The day’s activities translate into memorable learning, said LTEMS teacher Bob Comlossy.

“You can do this kind of stuff in the classroom,” Comlossy said. “But here you’re looking at applications. It puts it in context.”

There’s vocabulary and math takeaways from the day at the beach as well, added teacher Jorie Turner.

“Just over at the turbidity lesson, we were doing math with mean, median and mode,” she said. “And listening to these scientists, they just can’t help but use adult terms.”

Also, the students’ involvement in the Aquatic Invasive Species Program has resonance within the community, said Forest Service spokeswoman Cheva Heck. The kids often teach their parents the things they learn during the outdoors programs, she said.

“I think stuff like this is priceless,” Heck said.

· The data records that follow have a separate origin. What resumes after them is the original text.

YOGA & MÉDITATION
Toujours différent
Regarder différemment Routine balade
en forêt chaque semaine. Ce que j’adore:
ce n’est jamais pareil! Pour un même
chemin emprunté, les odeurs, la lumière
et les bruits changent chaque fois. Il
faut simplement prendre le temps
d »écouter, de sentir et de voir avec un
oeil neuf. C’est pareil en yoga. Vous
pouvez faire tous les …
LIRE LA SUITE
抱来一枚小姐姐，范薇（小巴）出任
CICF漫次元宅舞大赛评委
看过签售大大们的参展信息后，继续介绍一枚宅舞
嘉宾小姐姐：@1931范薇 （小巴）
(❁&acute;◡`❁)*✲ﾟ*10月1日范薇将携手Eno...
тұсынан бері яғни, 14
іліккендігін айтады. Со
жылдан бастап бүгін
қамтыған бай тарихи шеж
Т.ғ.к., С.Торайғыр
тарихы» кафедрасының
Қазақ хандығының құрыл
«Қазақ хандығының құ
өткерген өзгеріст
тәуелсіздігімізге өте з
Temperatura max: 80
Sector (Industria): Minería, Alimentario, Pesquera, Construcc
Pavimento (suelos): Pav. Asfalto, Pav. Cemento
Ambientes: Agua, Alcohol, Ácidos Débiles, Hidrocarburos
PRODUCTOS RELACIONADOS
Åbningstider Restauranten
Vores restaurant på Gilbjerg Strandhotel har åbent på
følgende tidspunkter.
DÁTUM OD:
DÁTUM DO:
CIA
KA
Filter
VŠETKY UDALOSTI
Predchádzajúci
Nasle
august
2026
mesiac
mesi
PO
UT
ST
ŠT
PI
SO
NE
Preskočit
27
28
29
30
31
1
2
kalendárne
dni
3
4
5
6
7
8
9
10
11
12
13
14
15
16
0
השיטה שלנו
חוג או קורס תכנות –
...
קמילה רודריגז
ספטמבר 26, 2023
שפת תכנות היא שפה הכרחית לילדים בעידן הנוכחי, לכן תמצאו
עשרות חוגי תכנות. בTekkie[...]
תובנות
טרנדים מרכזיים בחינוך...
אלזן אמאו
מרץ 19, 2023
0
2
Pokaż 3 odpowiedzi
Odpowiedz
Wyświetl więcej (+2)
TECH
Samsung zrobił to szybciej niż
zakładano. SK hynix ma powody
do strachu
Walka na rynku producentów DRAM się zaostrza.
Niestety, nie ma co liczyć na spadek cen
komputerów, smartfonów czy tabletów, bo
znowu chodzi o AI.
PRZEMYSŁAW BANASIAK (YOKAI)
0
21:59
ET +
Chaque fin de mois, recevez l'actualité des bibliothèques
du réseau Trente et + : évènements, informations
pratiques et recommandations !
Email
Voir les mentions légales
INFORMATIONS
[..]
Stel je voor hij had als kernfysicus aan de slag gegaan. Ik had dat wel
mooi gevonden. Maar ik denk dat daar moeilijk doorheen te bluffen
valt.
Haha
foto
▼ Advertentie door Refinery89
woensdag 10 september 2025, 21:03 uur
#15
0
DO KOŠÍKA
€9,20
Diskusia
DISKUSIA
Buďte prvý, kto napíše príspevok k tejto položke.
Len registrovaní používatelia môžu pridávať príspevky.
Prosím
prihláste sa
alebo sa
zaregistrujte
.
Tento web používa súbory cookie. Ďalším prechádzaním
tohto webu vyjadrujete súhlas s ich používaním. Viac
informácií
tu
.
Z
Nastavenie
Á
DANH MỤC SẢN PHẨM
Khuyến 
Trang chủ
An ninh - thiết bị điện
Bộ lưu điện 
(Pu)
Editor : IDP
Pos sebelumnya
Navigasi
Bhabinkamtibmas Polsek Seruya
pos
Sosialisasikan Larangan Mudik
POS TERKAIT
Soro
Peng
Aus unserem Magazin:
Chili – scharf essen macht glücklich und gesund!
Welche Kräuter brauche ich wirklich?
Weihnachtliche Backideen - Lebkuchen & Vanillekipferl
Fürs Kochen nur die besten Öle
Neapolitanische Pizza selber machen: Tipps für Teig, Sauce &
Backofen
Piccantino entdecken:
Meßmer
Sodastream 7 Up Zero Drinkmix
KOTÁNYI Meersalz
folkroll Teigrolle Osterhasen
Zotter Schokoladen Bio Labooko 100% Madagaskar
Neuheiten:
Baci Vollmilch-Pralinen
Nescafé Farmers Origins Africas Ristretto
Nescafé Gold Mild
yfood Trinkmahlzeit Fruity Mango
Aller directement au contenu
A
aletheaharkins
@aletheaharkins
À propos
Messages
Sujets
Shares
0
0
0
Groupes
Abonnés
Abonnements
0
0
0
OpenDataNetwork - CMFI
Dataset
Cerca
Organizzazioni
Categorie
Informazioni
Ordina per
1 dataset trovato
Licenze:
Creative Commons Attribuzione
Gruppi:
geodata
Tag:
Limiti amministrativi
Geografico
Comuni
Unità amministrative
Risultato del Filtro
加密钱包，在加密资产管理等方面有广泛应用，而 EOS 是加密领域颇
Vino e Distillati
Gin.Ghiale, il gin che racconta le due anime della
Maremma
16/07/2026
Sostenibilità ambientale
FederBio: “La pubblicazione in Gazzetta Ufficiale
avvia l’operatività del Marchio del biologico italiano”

As it turns out, despite all the science stuff, the students would rather spend the day wading in the marsh, collecting weeds and doing the occasional cartwheel in the sand than sitting at their desks in the classroom.

“You capture the kids whose learning style is not geared towards sitting for 6 hours in the classroom,” Comlossy said.

Hannia Medina, 10, agreed with a smile, saying she’d rather catch tadpoles and make a difference in the lake.

“I like being out here more because we get to help out and it’s good for the lake,” she said.